PROVIDED INFORMATION:
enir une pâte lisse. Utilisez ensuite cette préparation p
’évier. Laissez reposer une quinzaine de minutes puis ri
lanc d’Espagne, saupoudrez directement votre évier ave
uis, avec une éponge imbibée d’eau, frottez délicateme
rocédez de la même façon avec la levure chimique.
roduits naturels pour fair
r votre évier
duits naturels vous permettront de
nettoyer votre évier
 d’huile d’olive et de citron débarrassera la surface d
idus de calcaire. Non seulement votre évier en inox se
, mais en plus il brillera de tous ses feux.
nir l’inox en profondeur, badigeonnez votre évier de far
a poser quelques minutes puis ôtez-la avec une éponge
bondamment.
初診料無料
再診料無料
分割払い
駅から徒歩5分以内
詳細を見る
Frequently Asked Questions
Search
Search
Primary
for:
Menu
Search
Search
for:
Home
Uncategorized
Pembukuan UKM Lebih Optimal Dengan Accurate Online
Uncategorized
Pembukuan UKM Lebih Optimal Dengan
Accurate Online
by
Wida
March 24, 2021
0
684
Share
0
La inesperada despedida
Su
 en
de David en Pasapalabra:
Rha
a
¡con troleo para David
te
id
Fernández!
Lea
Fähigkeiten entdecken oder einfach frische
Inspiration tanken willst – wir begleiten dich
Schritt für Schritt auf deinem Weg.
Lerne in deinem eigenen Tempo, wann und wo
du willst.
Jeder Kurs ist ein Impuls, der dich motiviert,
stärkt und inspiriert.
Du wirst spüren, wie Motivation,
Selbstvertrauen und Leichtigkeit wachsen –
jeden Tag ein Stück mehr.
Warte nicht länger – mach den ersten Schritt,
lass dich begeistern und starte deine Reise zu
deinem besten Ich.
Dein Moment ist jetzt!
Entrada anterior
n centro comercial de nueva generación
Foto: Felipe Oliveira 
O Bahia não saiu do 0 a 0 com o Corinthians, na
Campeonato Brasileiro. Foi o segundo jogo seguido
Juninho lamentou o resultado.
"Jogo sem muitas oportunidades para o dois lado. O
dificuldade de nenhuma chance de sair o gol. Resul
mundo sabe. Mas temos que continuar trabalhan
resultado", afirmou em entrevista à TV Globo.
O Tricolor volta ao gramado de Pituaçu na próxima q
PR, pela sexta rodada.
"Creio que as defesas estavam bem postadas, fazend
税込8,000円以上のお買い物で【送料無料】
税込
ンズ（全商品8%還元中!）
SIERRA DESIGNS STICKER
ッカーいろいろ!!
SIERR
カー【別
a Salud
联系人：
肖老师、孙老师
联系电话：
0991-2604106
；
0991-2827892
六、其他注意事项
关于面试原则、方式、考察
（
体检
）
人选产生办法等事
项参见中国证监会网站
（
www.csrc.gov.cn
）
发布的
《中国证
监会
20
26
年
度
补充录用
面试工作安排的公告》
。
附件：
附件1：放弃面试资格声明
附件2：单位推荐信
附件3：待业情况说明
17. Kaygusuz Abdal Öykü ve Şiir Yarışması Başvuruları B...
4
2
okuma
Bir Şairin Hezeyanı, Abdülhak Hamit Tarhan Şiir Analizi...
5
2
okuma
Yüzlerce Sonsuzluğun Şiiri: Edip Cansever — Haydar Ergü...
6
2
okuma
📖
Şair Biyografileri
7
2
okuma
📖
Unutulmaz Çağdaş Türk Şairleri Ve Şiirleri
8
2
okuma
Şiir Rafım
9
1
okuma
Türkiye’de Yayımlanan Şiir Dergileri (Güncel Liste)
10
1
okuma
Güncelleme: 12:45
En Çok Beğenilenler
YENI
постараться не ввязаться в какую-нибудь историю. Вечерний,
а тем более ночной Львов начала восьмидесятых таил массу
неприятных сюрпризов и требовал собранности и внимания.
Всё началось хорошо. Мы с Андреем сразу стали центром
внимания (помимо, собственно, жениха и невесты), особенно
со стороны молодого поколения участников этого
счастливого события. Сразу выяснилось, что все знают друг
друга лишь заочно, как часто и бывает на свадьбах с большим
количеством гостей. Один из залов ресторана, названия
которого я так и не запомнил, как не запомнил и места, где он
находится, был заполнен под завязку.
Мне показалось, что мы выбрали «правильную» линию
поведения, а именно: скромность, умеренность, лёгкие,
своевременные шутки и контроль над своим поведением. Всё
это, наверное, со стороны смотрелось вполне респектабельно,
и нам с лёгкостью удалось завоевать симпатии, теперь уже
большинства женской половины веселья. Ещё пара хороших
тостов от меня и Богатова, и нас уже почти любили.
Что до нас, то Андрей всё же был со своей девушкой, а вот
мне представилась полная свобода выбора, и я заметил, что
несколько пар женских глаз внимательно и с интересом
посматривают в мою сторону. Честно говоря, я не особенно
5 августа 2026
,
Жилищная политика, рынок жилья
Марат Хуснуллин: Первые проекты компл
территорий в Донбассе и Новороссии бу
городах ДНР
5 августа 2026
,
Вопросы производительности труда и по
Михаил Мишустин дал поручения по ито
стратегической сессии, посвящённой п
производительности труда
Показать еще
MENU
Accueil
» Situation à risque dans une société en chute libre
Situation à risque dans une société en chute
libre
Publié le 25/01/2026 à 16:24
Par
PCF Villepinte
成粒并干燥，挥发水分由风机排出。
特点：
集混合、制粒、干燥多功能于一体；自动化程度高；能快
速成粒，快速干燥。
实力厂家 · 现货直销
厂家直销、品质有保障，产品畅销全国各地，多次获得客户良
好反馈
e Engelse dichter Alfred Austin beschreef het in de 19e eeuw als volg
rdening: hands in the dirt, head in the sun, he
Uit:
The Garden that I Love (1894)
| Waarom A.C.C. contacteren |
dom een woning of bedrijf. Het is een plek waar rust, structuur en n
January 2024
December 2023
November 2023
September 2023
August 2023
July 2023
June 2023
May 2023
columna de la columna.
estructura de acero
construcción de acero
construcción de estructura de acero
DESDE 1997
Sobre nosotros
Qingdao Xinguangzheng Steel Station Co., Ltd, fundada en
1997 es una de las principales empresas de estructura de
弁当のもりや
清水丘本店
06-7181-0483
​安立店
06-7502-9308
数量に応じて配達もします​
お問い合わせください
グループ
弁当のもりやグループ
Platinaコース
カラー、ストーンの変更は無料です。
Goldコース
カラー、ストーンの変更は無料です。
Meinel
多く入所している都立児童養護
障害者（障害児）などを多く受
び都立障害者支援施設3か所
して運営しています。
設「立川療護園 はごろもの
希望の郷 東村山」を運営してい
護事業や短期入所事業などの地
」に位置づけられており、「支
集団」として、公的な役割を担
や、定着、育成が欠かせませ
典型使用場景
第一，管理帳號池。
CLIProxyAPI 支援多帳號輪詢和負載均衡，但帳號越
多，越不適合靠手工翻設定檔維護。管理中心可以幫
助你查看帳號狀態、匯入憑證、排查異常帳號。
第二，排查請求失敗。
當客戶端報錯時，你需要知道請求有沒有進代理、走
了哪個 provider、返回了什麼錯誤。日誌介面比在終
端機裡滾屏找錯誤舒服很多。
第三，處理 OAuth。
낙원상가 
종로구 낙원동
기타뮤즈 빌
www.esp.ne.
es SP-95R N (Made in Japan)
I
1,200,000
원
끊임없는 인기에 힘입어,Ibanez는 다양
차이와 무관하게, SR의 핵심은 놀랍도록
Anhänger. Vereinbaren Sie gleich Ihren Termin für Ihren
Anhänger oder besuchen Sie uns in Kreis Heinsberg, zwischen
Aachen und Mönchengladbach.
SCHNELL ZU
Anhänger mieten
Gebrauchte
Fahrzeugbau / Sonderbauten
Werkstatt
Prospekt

TASK ITEM: Return each record exactly as given.

RESULT BELOW:
enir une pâte lisse. Utilisez ensuite cette préparation p
’évier. Laissez reposer une quinzaine de minutes puis ri
lanc d’Espagne, saupoudrez directement votre évier ave
uis, avec une éponge imbibée d’eau, frottez délicateme
rocédez de la même façon avec la levure chimique.
roduits naturels pour fair
r votre évier
duits naturels vous permettront de
nettoyer votre évier
 d’huile d’olive et de citron débarrassera la surface d
idus de calcaire. Non seulement votre évier en inox se
, mais en plus il brillera de tous ses feux.
nir l’inox en profondeur, badigeonnez votre évier de far
a poser quelques minutes puis ôtez-la avec une éponge
bondamment.
初診料無料
再診料無料
分割払い
駅から徒歩5分以内
詳細を見る
Frequently Asked Questions
Search
Search
Primary
for:
Menu
Search
Search
for:
Home
Uncategorized
Pembukuan UKM Lebih Optimal Dengan Accurate Online
Uncategorized
Pembukuan UKM Lebih Optimal Dengan
Accurate Online
by
Wida
March 24, 2021
0
684
Share
0
La inesperada despedida
Su
 en
de David en Pasapalabra:
Rha
a
¡con troleo para David
te
id
Fernández!
Lea
Fähigkeiten entdecken oder einfach frische
Inspiration tanken willst – wir begleiten dich
Schritt für Schritt auf deinem Weg.
Lerne in deinem eigenen Tempo, wann und wo
du willst.
Jeder Kurs ist ein Impuls, der dich motiviert,
stärkt und inspiriert.
Du wirst spüren, wie Motivation,
Selbstvertrauen und Leichtigkeit wachsen –
jeden Tag ein Stück mehr.
Warte nicht länger – mach den ersten Schritt,
lass dich begeistern und starte deine Reise zu
deinem besten Ich.
Dein Moment ist jetzt!
Entrada anterior
n centro comercial de nueva generación
Foto: Felipe Oliveira 
O Bahia não saiu do 0 a 0 com o Corinthians, na
Campeonato Brasileiro. Foi o segundo jogo seguido
Juninho lamentou o resultado.
"Jogo sem muitas oportunidades para o dois lado. O
dificuldade de nenhuma chance de sair o gol. Resul
mundo sabe. Mas temos que continuar trabalhan
resultado", afirmou em entrevista à TV Globo.
O Tricolor volta ao gramado de Pituaçu na próxima q
PR, pela sexta rodada.
"Creio que as defesas estavam bem postadas, fazend
税込8,000円以上のお買い物で【送料無料】
税込
ンズ（全商品8%還元中!）
SIERRA DESIGNS STICKER
ッカーいろいろ!!
SIERR
カー【別
a Salud
联系人：
肖老师、孙老师
联系电话：
0991-2604106
；
0991-2827892
六、其他注意事项
关于面试原则、方式、考察
（
体检
）
人选产生办法等事
项参见中国证监会网站
（
www.csrc.gov.cn
）
发布的
《中国证
监会
20
26
年
度
补充录用
面试工作安排的公告》
。
附件：
附件1：放弃面试资格声明
附件2：单位推荐信
附件3：待业情况说明
17. Kaygusuz Abdal Öykü ve Şiir Yarışması Başvuruları B...
4
2
okuma
Bir Şairin Hezeyanı, Abdülhak Hamit Tarhan Şiir Analizi...
5
2
okuma
Yüzlerce Sonsuzluğun Şiiri: Edip Cansever — Haydar Ergü...
6
2
okuma
📖
Şair Biyografileri
7
2
okuma
📖
Unutulmaz Çağdaş Türk Şairleri Ve Şiirleri
8
2
okuma
Şiir Rafım
9
1
okuma
Türkiye’de Yayımlanan Şiir Dergileri (Güncel Liste)
10
1
okuma
Güncelleme: 12:45
En Çok Beğenilenler
YENI
постараться не ввязаться в какую-нибудь историю. Вечерний,
а тем более ночной Львов начала восьмидесятых таил массу
неприятных сюрпризов и требовал собранности и внимания.
Всё началось хорошо. Мы с Андреем сразу стали центром
внимания (помимо, собственно, жениха и невесты), особенно
со стороны молодого поколения участников этого
счастливого события. Сразу выяснилось, что все знают друг
друга лишь заочно, как часто и бывает на свадьбах с большим
количеством гостей. Один из залов ресторана, названия
которого я так и не запомнил, как не запомнил и места, где он
находится, был заполнен под завязку.
Мне показалось, что мы выбрали «правильную» линию
поведения, а именно: скромность, умеренность, лёгкие,
своевременные шутки и контроль над своим поведением. Всё
это, наверное, со стороны смотрелось вполне респектабельно,
и нам с лёгкостью удалось завоевать симпатии, теперь уже
большинства женской половины веселья. Ещё пара хороших
тостов от меня и Богатова, и нас уже почти любили.
Что до нас, то Андрей всё же был со своей девушкой, а вот
мне представилась полная свобода выбора, и я заметил, что
несколько пар женских глаз внимательно и с интересом
посматривают в мою сторону. Честно говоря, я не особенно
5 августа 2026
,
Жилищная политика, рынок жилья
Марат Хуснуллин: Первые проекты компл
территорий в Донбассе и Новороссии бу
городах ДНР
5 августа 2026
,
Вопросы производительности труда и по
Михаил Мишустин дал поручения по ито
стратегической сессии, посвящённой п
производительности труда
Показать еще
MENU
Accueil
» Situation à risque dans une société en chute libre
Situation à risque dans une société en chute
libre
Publié le 25/01/2026 à 16:24
Par
PCF Villepinte
成粒并干燥，挥发水分由风机排出。
特点：
集混合、制粒、干燥多功能于一体；自动化程度高；能快
速成粒，快速干燥。
实力厂家 · 现货直销
厂家直销、品质有保障，产品畅销全国各地，多次获得客户良
好反馈
e Engelse dichter Alfred Austin beschreef het in de 19e eeuw als volg
rdening: hands in the dirt, head in the sun, he
Uit:
The Garden that I Love (1894)
| Waarom A.C.C. contacteren |
dom een woning of bedrijf. Het is een plek waar rust, structuur en n
January 2024
December 2023
November 2023
September 2023
August 2023
July 2023
June 2023
May 2023
columna de la columna.
estructura de acero
construcción de acero
construcción de estructura de acero
DESDE 1997
Sobre nosotros
Qingdao Xinguangzheng Steel Station Co., Ltd, fundada en
1997 es una de las principales empresas de estructura de
弁当のもりや
清水丘本店
06-7181-0483
​安立店
06-7502-9308
数量に応じて配達もします​
お問い合わせください
グループ
弁当のもりやグループ
Platinaコース
カラー、ストーンの変更は無料です。
Goldコース
カラー、ストーンの変更は無料です。
Meinel
多く入所している都立児童養護
障害者（障害児）などを多く受
び都立障害者支援施設3か所
して運営しています。
設「立川療護園 はごろもの
希望の郷 東村山」を運営してい
護事業や短期入所事業などの地
」に位置づけられており、「支
集団」として、公的な役割を担
や、定着、育成が欠かせませ
典型使用場景
第一，管理帳號池。
CLIProxyAPI 支援多帳號輪詢和負載均衡，但帳號越
多，越不適合靠手工翻設定檔維護。管理中心可以幫
助你查看帳號狀態、匯入憑證、排查異常帳號。
第二，排查請求失敗。
當客戶端報錯時，你需要知道請求有沒有進代理、走
了哪個 provider、返回了什麼錯誤。日誌介面比在終
端機裡滾屏找錯誤舒服很多。
第三，處理 OAuth。
낙원상가 
종로구 낙원동
기타뮤즈 빌
www.esp.ne.
es SP-95R N (Made in Japan)
I
1,200,000
원
끊임없는 인기에 힘입어,Ibanez는 다양
차이와 무관하게, SR의 핵심은 놀랍도록
Anhänger. Vereinbaren Sie gleich Ihren Termin für Ihren
Anhänger oder besuchen Sie uns in Kreis Heinsberg, zwischen
Aachen und Mönchengladbach.
SCHNELL ZU
Anhänger mieten
Gebrauchte
Fahrzeugbau / Sonderbauten
Werkstatt
Prospekt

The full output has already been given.